▶ WHAT THIS TASK INVOLVES
The expected output is the complete listing, copied exactly.
━━ RECORDS TO PROCESS ━━
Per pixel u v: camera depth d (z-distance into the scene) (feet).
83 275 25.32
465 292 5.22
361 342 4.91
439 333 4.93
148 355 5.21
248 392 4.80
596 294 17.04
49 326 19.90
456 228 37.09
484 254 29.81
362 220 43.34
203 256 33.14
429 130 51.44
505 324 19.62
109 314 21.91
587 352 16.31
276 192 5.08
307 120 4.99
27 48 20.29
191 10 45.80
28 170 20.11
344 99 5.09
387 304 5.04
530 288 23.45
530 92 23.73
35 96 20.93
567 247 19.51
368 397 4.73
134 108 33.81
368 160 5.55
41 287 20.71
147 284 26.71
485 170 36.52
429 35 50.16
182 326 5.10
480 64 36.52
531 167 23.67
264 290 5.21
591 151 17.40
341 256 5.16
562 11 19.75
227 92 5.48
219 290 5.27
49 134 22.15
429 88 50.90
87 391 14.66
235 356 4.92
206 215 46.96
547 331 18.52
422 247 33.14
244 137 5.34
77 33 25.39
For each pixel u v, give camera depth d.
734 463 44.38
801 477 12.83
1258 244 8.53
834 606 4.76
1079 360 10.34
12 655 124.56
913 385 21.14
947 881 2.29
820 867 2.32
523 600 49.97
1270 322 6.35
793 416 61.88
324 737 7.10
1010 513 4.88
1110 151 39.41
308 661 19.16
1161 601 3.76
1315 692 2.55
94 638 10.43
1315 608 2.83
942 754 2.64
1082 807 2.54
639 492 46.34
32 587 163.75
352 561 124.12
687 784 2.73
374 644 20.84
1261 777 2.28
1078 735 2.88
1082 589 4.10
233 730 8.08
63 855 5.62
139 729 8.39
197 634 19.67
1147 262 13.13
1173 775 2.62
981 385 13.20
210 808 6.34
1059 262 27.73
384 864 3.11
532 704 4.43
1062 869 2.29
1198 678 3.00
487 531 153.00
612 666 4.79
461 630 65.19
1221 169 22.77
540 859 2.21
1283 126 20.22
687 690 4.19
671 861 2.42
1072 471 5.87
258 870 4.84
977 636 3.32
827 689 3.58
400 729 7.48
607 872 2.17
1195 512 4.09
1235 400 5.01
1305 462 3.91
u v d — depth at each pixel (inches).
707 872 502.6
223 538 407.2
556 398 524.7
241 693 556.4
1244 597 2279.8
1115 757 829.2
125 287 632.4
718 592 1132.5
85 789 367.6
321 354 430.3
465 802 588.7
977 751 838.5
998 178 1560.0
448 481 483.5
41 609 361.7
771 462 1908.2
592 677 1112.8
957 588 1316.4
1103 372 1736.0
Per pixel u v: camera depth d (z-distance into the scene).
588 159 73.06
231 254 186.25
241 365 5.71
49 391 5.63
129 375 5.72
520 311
━━━
▶ EXERCISE SOLUTION
Per pixel u v: camera depth d (z-distance into the scene) (feet).
83 275 25.32
465 292 5.22
361 342 4.91
439 333 4.93
148 355 5.21
248 392 4.80
596 294 17.04
49 326 19.90
456 228 37.09
484 254 29.81
362 220 43.34
203 256 33.14
429 130 51.44
505 324 19.62
109 314 21.91
587 352 16.31
276 192 5.08
307 120 4.99
27 48 20.29
191 10 45.80
28 170 20.11
344 99 5.09
387 304 5.04
530 288 23.45
530 92 23.73
35 96 20.93
567 247 19.51
368 397 4.73
134 108 33.81
368 160 5.55
41 287 20.71
147 284 26.71
485 170 36.52
429 35 50.16
182 326 5.10
480 64 36.52
531 167 23.67
264 290 5.21
591 151 17.40
341 256 5.16
562 11 19.75
227 92 5.48
219 290 5.27
49 134 22.15
429 88 50.90
87 391 14.66
235 356 4.92
206 215 46.96
547 331 18.52
422 247 33.14
244 137 5.34
77 33 25.39
For each pixel u v, give camera depth d.
734 463 44.38
801 477 12.83
1258 244 8.53
834 606 4.76
1079 360 10.34
12 655 124.56
913 385 21.14
947 881 2.29
820 867 2.32
523 600 49.97
1270 322 6.35
793 416 61.88
324 737 7.10
1010 513 4.88
1110 151 39.41
308 661 19.16
1161 601 3.76
1315 692 2.55
94 638 10.43
1315 608 2.83
942 754 2.64
1082 807 2.54
639 492 46.34
32 587 163.75
352 561 124.12
687 784 2.73
374 644 20.84
1261 777 2.28
1078 735 2.88
1082 589 4.10
233 730 8.08
63 855 5.62
139 729 8.39
197 634 19.67
1147 262 13.13
1173 775 2.62
981 385 13.20
210 808 6.34
1059 262 27.73
384 864 3.11
532 704 4.43
1062 869 2.29
1198 678 3.00
487 531 153.00
612 666 4.79
461 630 65.19
1221 169 22.77
540 859 2.21
1283 126 20.22
687 690 4.19
671 861 2.42
1072 471 5.87
258 870 4.84
977 636 3.32
827 689 3.58
400 729 7.48
607 872 2.17
1195 512 4.09
1235 400 5.01
1305 462 3.91
u v d — depth at each pixel (inches).
707 872 502.6
223 538 407.2
556 398 524.7
241 693 556.4
1244 597 2279.8
1115 757 829.2
125 287 632.4
718 592 1132.5
85 789 367.6
321 354 430.3
465 802 588.7
977 751 838.5
998 178 1560.0
448 481 483.5
41 609 361.7
771 462 1908.2
592 677 1112.8
957 588 1316.4
1103 372 1736.0
Per pixel u v: camera depth d (z-distance into the scene).
588 159 73.06
231 254 186.25
241 365 5.71
49 391 5.63
129 375 5.72
520 311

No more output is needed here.